Monday 21 November 2011

How To Study Film: Part Three



PART THREE: OTHER STUDENTS WILL DESPISE YOU


Like every large and eclectic group of people, students will band together when the shit really hits the fan; if the powers that be are about to try to charge you nine grand a year just to learn, for example. However, the rest of the time they split into hundreds of factions, and factions within factions. Unfortunately for us, Film students are often among the most maligned. This is sad, but true. Although it may at times feel unfair and annoying, you can't really blame other students for this.

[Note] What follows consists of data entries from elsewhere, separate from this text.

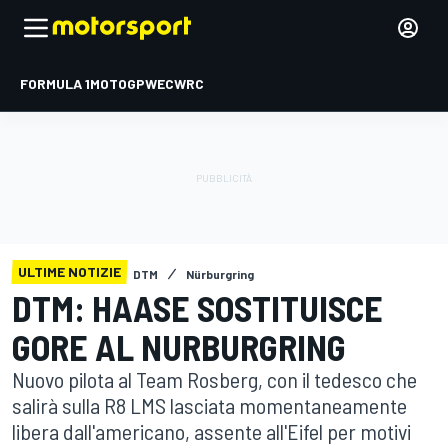
FORMULA 1
MOTOGP
WEC
WRC
ULTIME NOTIZIE
DTM
Nürburgring
DTM: HAASE SOSTITUISCE
GORE AL NURBURGRING
Nuovo pilota al Team Rosberg, con il tedesco che
salirà sulla R8 LMS lasciata momentaneamente
libera dall'americano, assente all'Eifel per motivi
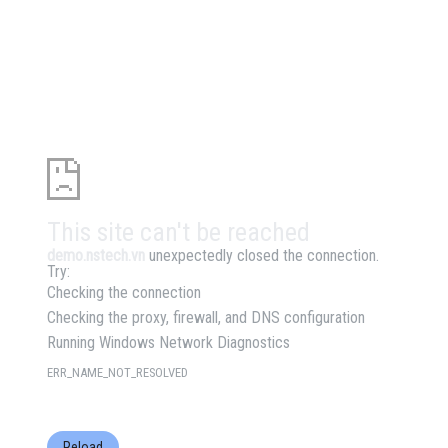
This site can't be reached
demo.nstech.vn
unexpectedly closed the connection.
Try:
Checking the connection
Checking the proxy, firewall, and DNS configuration
Running Windows Network Diagnostics
ERR_NAME_NOT_RESOLVED
Reload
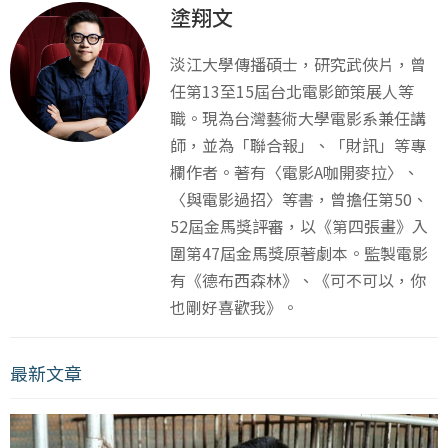
塗翔文
淡江大學傳播碩士，研究武俠片，曾
任第13至15屆台北電影節策展人等
職。現為台灣藝術大學電影系兼任講
師，並為「聯合報」、「財訊」等專
欄作者。著有〈電影A咖開麥拉〉、
〈與電影過招〉等書，曾擔任第50、
52屆金馬獎評審，以《第四張畫》入
圍第47屆金馬獎原著劇本。監製電影
有《德布西森林》、《可不可以，你
也剛好喜歡我》。
最新文章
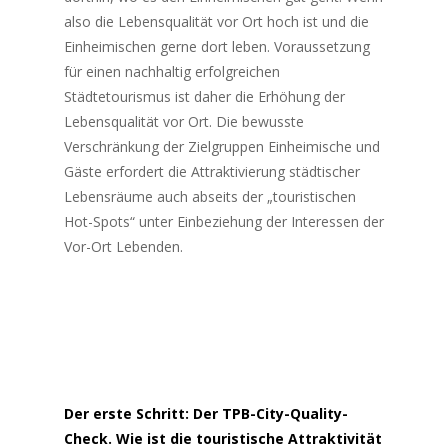
also die Lebensqualität vor Ort hoch ist und die
Einheimischen gerne dort leben. Voraussetzung
für einen nachhaltig erfolgreichen
Städtetourismus ist daher die Erhöhung der
Lebensqualität vor Ort. Die bewusste
Verschränkung der Zielgruppen Einheimische und
Gäste erfordert die Attraktivierung städtischer
Lebensräume auch abseits der „touristischen
Hot-Spots“ unter Einbeziehung der Interessen der
Vor-Ort Lebenden.
Der erste Schritt: Der TPB-City-Quality-
Check. Wie ist die touristische Attraktivität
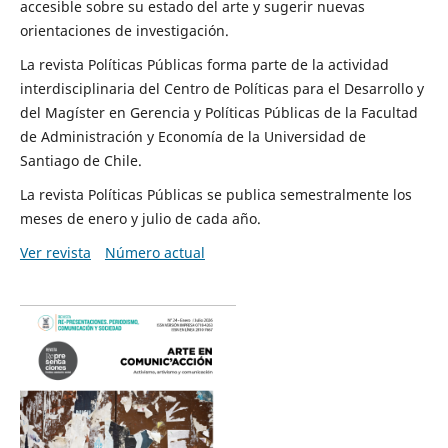
accesible sobre su estado del arte y sugerir nuevas
orientaciones de investigación.
La revista Políticas Públicas forma parte de la actividad
interdisciplinaria del Centro de Políticas para el Desarrollo y
del Magíster en Gerencia y Políticas Públicas de la Facultad
de Administración y Economía de la Universidad de
Santiago de Chile.
La revista Políticas Públicas se publica semestralmente los
meses de enero y julio de cada año.
Ver revista
Número actual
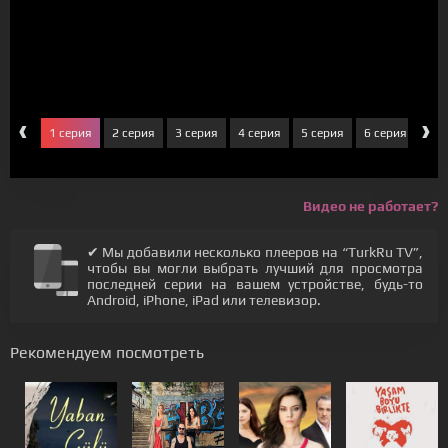
‹
›
1 серия
2 серия
3 серия
4 серия
5 серия
6 серия
7 с
Видео не работает?
✔ Мы добавили несколько плееров на “TurkRu TV”,
чтобы вы могли выбрать лучший для просмотра
последней серии на вашем устройстве, будь-то
Android, iPhone, iPad или телевизор.
Рекомендуем посмотреть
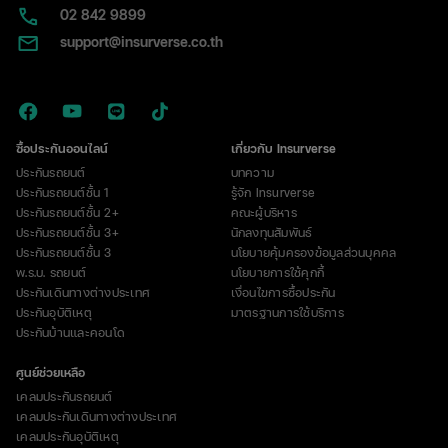
02​ 842 9899
support@insurverse.co.th
ซื้อประกันออนไลน์
เกี่ยวกับ Insurverse
ประกันรถยนต์
บทความ
ประกันรถยนต์ชั้น 1
รู้จัก Insurverse
ประกันรถยนต์ชั้น 2+
คณะผู้บริหาร
ประกันรถยนต์ชั้น 3+
นักลงทุนสัมพันธ์
ประกันรถยนต์ชั้น 3
นโยบายคุ้มครองข้อมูลส่วนบุคคล
พ.ร.บ. รถยนต์
นโยบายการใช้คุกกี้
ประกันเดินทางต่างประเทศ
เงื่อนไขการซื้อประกัน
ประกันอุบัติเหตุ
มาตรฐานการใช้บริการ
ประกันบ้านและคอนโด
ศูนย์ช่วยเหลือ
เคลมประกันรถยนต์
เคลมประกันเดินทางต่างประเทศ
เคลมประกันอุบัติเหตุ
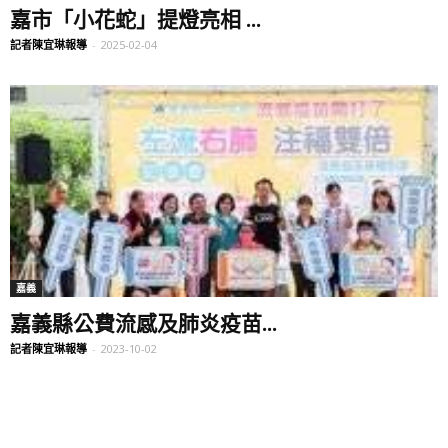
嘉市「小花蛇」提燈亮相 ...
記者陳宜琳報導
-
2025-02-04
嘉義
嘉義縣公費流感及肺炎疫苗...
記者陳宜琳報導
-
2023-10-02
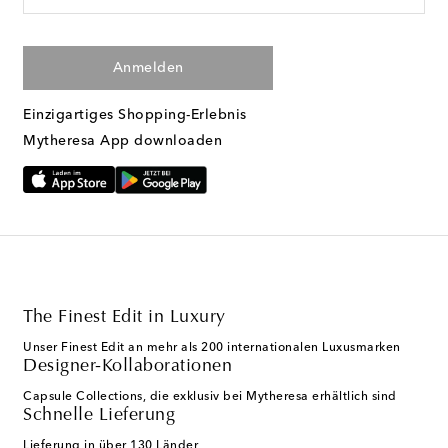
Anmelden
Einzigartiges Shopping-Erlebnis
Mytheresa App downloaden
The Finest Edit in Luxury
Unser Finest Edit an mehr als 200 internationalen Luxusmarken
Designer-Kollaborationen
Capsule Collections, die exklusiv bei Mytheresa erhältlich sind
Schnelle Lieferung
Lieferung in über 130 Länder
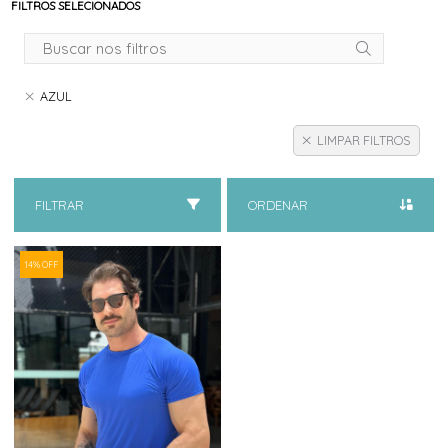
FILTROS SELECIONADOS
AZUL
LIMPAR FILTROS
FILTRAR
ORDENAR
14% OFF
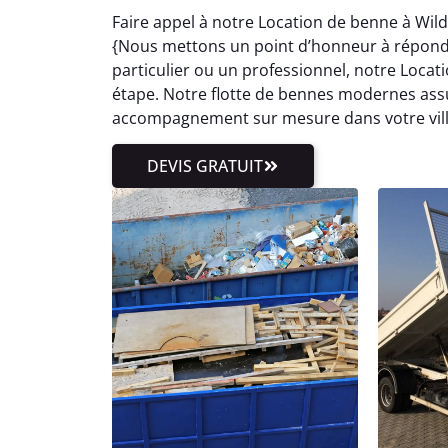
Faire appel à notre Location de benne à Wild
{Nous mettons un point d’honneur à répon
particulier ou un professionnel, notre Loc
étape. Notre flotte de bennes modernes assu
accompagnement sur mesure dans votre vill
DEVIS GRATUIT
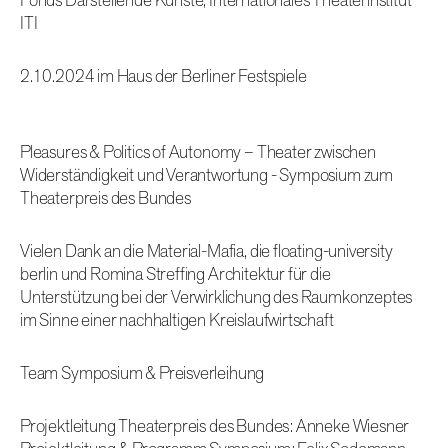
ITI
2.10.2024 im Haus der Berliner Festspiele
Pleasures & Politics of Autonomy – Theater zwischen
Widerständigkeit und Verantwortung - Symposium zum
Theaterpreis des Bundes
Vielen Dank an die Material-Mafia, die floating-university
berlin und Romina Streffing Architektur für die
Unterstützung bei der Verwirklichung des Raumkonzeptes
im Sinne einer nachhaltigen Kreislaufwirtschaft
Team Symposium & Preisverleihung
Projektleitung Theaterpreis des Bundes: Anneke Wiesner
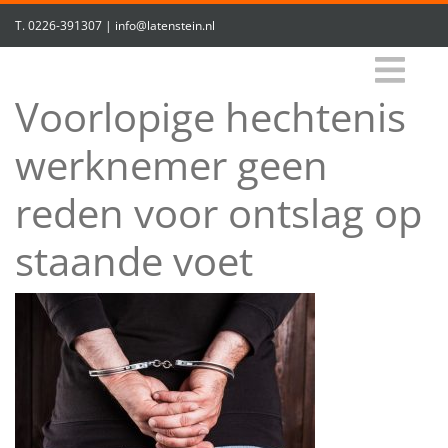
T.
0226-391307
|
info@latenstein.nl
Voorlopige hechtenis
werknemer geen
reden voor ontslag op
staande voet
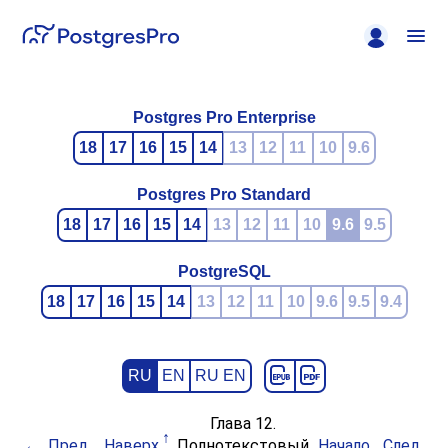
Postgres Pro Enterprise
18
17
16
15
14
13
12
11
10
9.6
Postgres Pro Standard
18
17
16
15
14
13
12
11
10
9.6
9.5
PostgreSQL
18
17
16
15
14
13
12
11
10
9.6
9.5
9.4
RU
EN
RU EN
Глава 12.
Пред.
Наверх
Полнотекстовый
Начало
След.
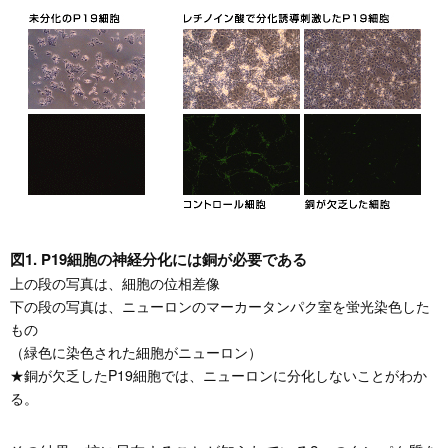
図1. P19細胞の神経分化には銅が必要である
上の段の写真は、細胞の位相差像
下の段の写真は、ニューロンのマーカータンパク室を蛍光染色した
もの
（緑色に染色された細胞がニューロン）
★銅が欠乏したP19細胞では、ニューロンに分化しないことがわか
る。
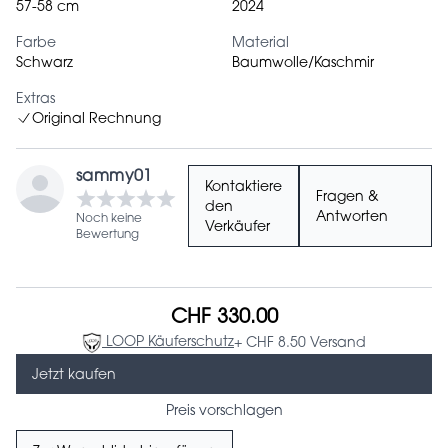
57-58 cm
2024
Farbe
Material
Schwarz
Baumwolle/Kaschmir
Extras
Original Rechnung
sammy01
Kontaktiere
Fragen &
den
Antworten
Noch keine
Verkäufer
Bewertung
CHF 330.00
LOOP Käuferschutz
+ CHF 8.50 Versand
Jetzt kaufen
Preis vorschlagen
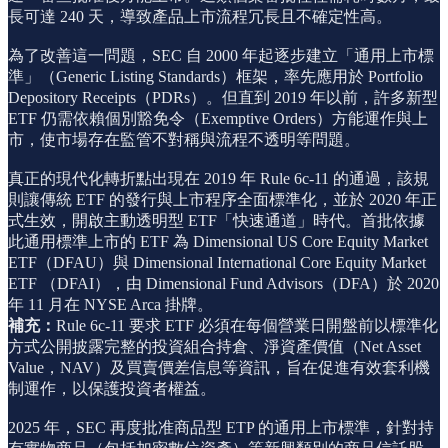
長可達 240 天，導致產品上市流程冗長且不確定性高。
為了改善這一問題，SEC 自 2000 年起逐步建立「通用上市標
準」（Generic Listing Standards）框架，率先應用於 Portfolio
Depository Receipts（PDRs）。但直到 2019 年以前，許多新型
ETF 仍需依賴個別豁免令（Exemptive Orders）方能運作與上
市，使市場存在監管不對稱與流程不透明等問題。
真正的現代化轉折點出現在 2019 年 Rule 6c-11 的通過，該規
則讓傳統 ETF 的發行與上市程序全面標準化，並於 2020 年正
式生效，開啟主動透明型 ETF「快速通道」時代。首批依據
此通用標準上市的 ETF 為 Dimensional US Core Equity Market
ETF（DFAU）與 Dimensional International Core Equity Market
ETF （DFAI），由 Dimensional Fund Advisors（DFA）於 2020
年 11 月在 NYSE Arca 掛牌。
補充：
Rule 6c-11 要求 ETF 必須在每個營業日開盤前以標準化
方式公開披露完整的投資組合持倉、淨資產價值（Net Asset
Value，NAV）及買賣價差信息等資訊，旨在促進有效套利機
制運作，以保護投資者權益。
2025 年，SEC 再度批准商品型 ETP 的通用上市標準，針對持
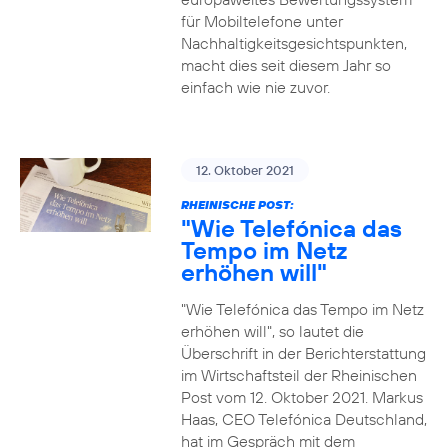
für Mobiltelefone unter
Nachhaltigkeitsgesichtspunkten,
macht dies seit diesem Jahr so
einfach wie nie zuvor.
12. Oktober 2021
RHEINISCHE POST:
"Wie Telefónica das
Tempo im Netz
erhöhen will"
"Wie Telefónica das Tempo im Netz
erhöhen will", so lautet die
Überschrift in der Berichterstattung
im Wirtschaftsteil der Rheinischen
Post vom 12. Oktober 2021. Markus
Haas, CEO Telefónica Deutschland,
hat im Gespräch mit dem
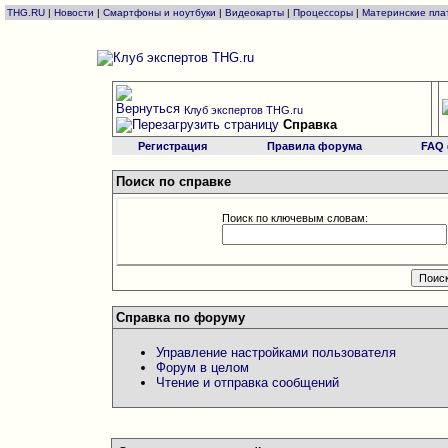
THG.RU
|
Новости
|
Смартфоны и ноутбуки
|
Видеокарты
|
Процессоры
|
Материнские пла
Клуб экспертов THG.ru
Справка
Регистрация
Правила форума
FAQ
Поиск по справке
Поиск по ключевым словам:
Справка по форуму
Управление настройками пользователя
Форум в целом
Чтение и отправка сообщений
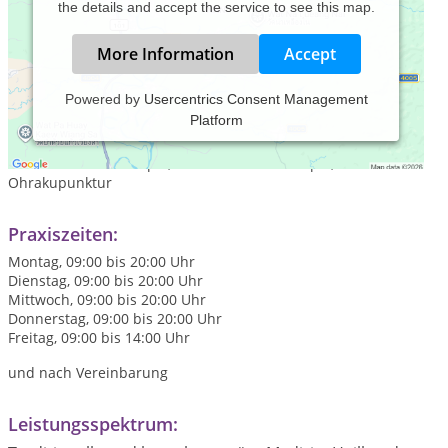
the details and accept the service to see this map.
More Information
Accept
Powered by
Usercentrics Consent Management
Platform
Heilpraktikerin, Mainhausen/Seligenstadt, Dorntherapie,
chinesische Akupunktur, Bioresonanztherapie,
Fußreflexzonentherapie, Craniosacrale Therapie,
Ohrakupunktur
Praxiszeiten:
Montag, 09:00 bis 20:00 Uhr
Dienstag, 09:00 bis 20:00 Uhr
Mittwoch, 09:00 bis 20:00 Uhr
Donnerstag, 09:00 bis 20:00 Uhr
Freitag, 09:00 bis 14:00 Uhr
und nach Vereinbarung
Leistungsspektrum:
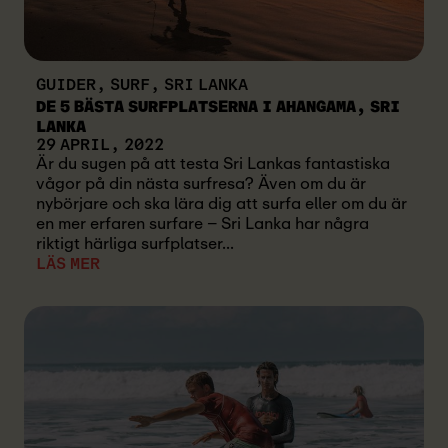
GUIDER, SURF, SRI LANKA
DE 5 BÄSTA SURFPLATSERNA I AHANGAMA, SRI
LANKA
29 APRIL, 2022
Är du sugen på att testa Sri Lankas fantastiska
vågor på din nästa surfresa? Även om du är
nybörjare och ska lära dig att surfa eller om du är
en mer erfaren surfare – Sri Lanka har några
riktigt härliga surfplatser...
LÄS MER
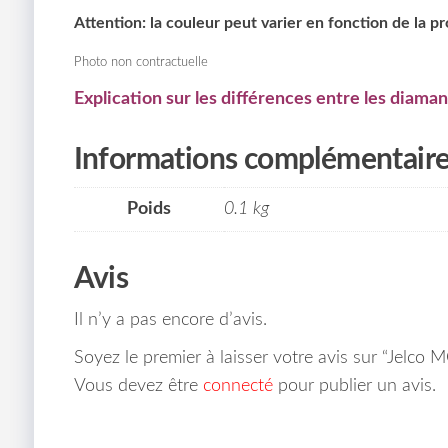
Attention: la couleur peut varier en fonction de la p
Photo non contractuelle
Explication sur les différences entre les diaman
Informations complémentair
Poids
0.1 kg
Avis
Il n’y a pas encore d’avis.
Soyez le premier à laisser votre avis sur “Jelc
Vous devez être
connecté
pour publier un avis.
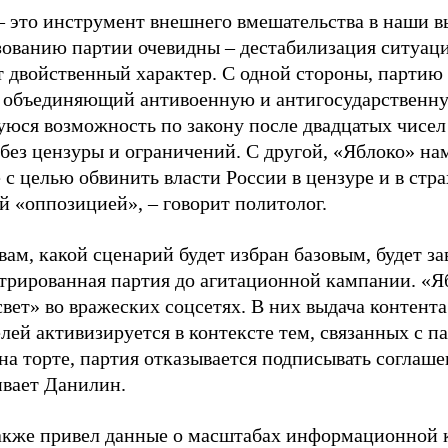
– это инструмент внешнего вмешательства в наши в
зованию партии очевидны – дестабилизация ситуаци
т двойственный характер. С одной стороны, партию
, объединяющий антивоенную и антигосударственну
юся возможность по закону после двадцатых чисел
 без цензуры и ограничений. С другой, «Яблоко» н
 с целью обвинить власти России в цензуре и в стра
й «оппозицией», – говорит политолог.
вам, какой сценарий будет избран базовым, будет за
стрированная партия до агитационной кампании. «Я
свет» во вражеских соцсетях. В них выдача контент
лей активизируется в контексте тем, связанных с па
на торте, партия отказывается подписывать соглаше
ивает Данилин.
акже привел данные о масштабах информационной 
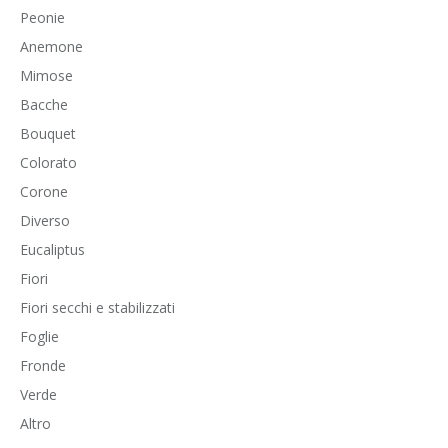
Peonie
Anemone
Mimose
Bacche
Bouquet
Colorato
Corone
Diverso
Eucaliptus
Fiori
Fiori secchi e stabilizzati
Foglie
Fronde
Verde
Altro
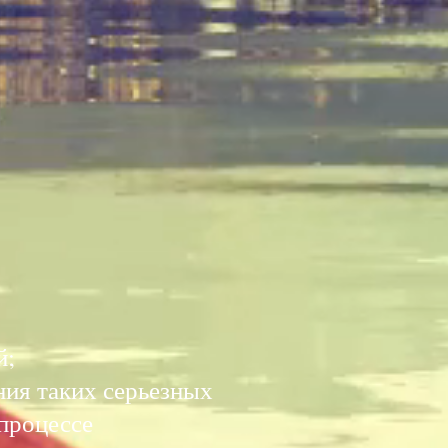
й;
ния таких серьезных
 процессе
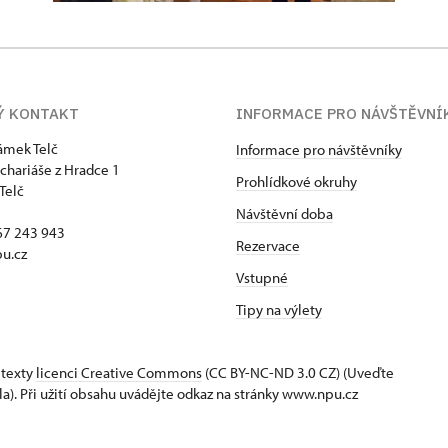
Ý KONTAKT
INFORMACE PRO NÁVŠTĚVNÍ
zámek Telč
Informace pro návštěvníky
chariáše z Hradce 1
Prohlídkové okruhy
Telč
Návštěvní doba
67 243 943
Rezervace
u.cz
Vstupné
Tipy na výlety
 texty
licenci Creative Commons
(CC BY-NC-ND 3.0 CZ) (Uveďte
la). Při užití obsahu uvádějte odkaz na stránky www.npu.cz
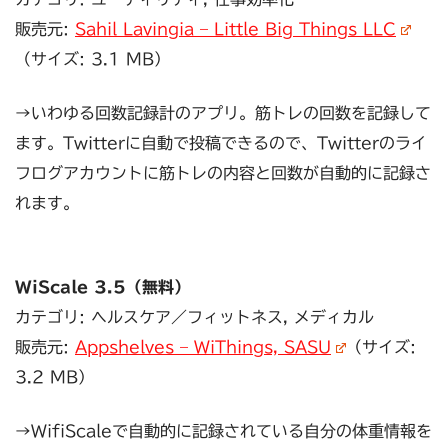
販売元:
Sahil Lavingia – Little Big Things LLC
（サイズ: 3.1 MB）
→いわゆる回数記録計のアプリ。筋トレの回数を記録して
ます。Twitterに自動で投稿できるので、Twitterのライ
フログアカウントに筋トレの内容と回数が自動的に記録さ
れます。
WiScale 3.5（無料）
カテゴリ: ヘルスケア／フィットネス, メディカル
販売元:
Appshelves – WiThings, SASU
（サイズ:
3.2 MB）
→WifiScaleで自動的に記録されている自分の体重情報を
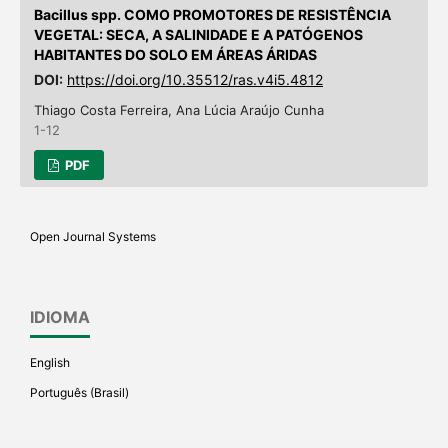
Bacillus spp. COMO PROMOTORES DE RESISTÊNCIA
VEGETAL: SECA, A SALINIDADE E A PATÓGENOS
HABITANTES DO SOLO EM ÁREAS ÁRIDAS
DOI:
https://doi.org/10.35512/ras.v4i5.4812
Thiago Costa Ferreira, Ana Lúcia Araújo Cunha
1-12
PDF
Open Journal Systems
IDIOMA
English
Português (Brasil)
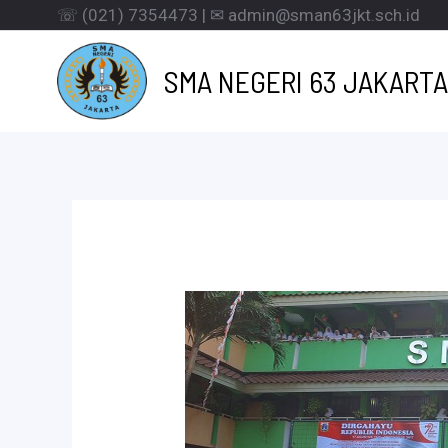
Lewati
☏ (021) 7354473 | ✉ admin@sman63jkt.sch.id
ke
SMA NEGERI 63 JAKARTA
konten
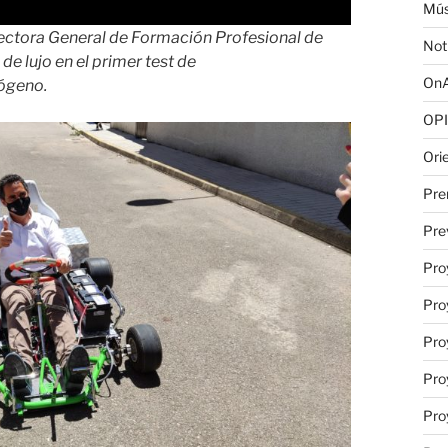
Mús
ctora General de Formación Profesional de
Not
e lujo en el primer test de
OnA
ógeno.
OPI
Ori
Pre
Pre
Pro
Pro
Pro
Pro
Pro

You may be taking notes for your essay on the use and development of spectacle and special effects in American cinema, but from the outside, it looks to your housemates as though you're clogging up the living room watching Star Wars with a big bowl of popcorn in your lap.

Much of the time, you will just have to sit back and take their gentle abuse with good humour. Remember that most Film Studies courses have very little actual teaching time compared to other subjects; you will probably have to spend only about six compulsory hours a week on campus, eight at the most (not counting screenings and any time spent in the library). But when compared to your friends who are doing so-called 'real' subjects, you will come across as though you spend all your time in a hammock in the back garden, swilling beer and reading amusing blogs. And hey, I'm not saying that it's not like that, but it's very definitely not like that all the time. I can distinctly remember what it was like for me during exam season; it might not have looked like it from the outside, but it was just as tough for me as it was for everyone else. Well, almost as tough.

Many people believe themselves to be experts in Film, despite not really knowing much about it, simply because they have seen a fair amount of movies. Therefore, studying Film can appear to be just a lot of people indulging in their favourite hobby for three years and then getting a degree at the end of it. I must admit that there have been moments when I haven't exactly poured water on the fire of this misconception; I remember once coming home from campus and writing a Facebook status along the lines of 'Harriet Matthews just attended a lecture on Jurassic Park. Still think you chose the right degree?'


There's nothing wrong with admitting that Film Studies is fun. What's wrong is letting people think that's all it is - especially if those people happen to be fellow students who will think nothing of sticking out a leg causing you to face-plant into the nearest library stack just because you're carrying a pile of DVDs instead of books. OK, I'm clearly exaggerating; you won't have to put up with that. What you will have to put up with though, is a fair amount of mockery, sniping, and general holier-than-thou-ness from some fellow students who will take your degree choice as either a joke, or a personal insult. But look on the bright side; these idiots are the minority, and if they try to start any shit with you while your fellow Film buddies are around, you can all have great fun intimidating them with your word perfect 'scary gangster' quotes from films such as Pulp Fiction, or The Godfather.

So when people accuse you of messing around or slacking off (and they will) just because your degree involves studying something that is accessible to everyone with a DVD player and a local HMV, all you need to do is remember these three basic facts:


1. Film is an art form, and never let anyone tell you different.

2. Don't let people think they're as good as you just because they did two weeks on Psycho when they were fifteen.

3. Try not to gloat over your fellows too much, but don't let them call you an ignorant layabout either. It's their own fault they chose boring degrees.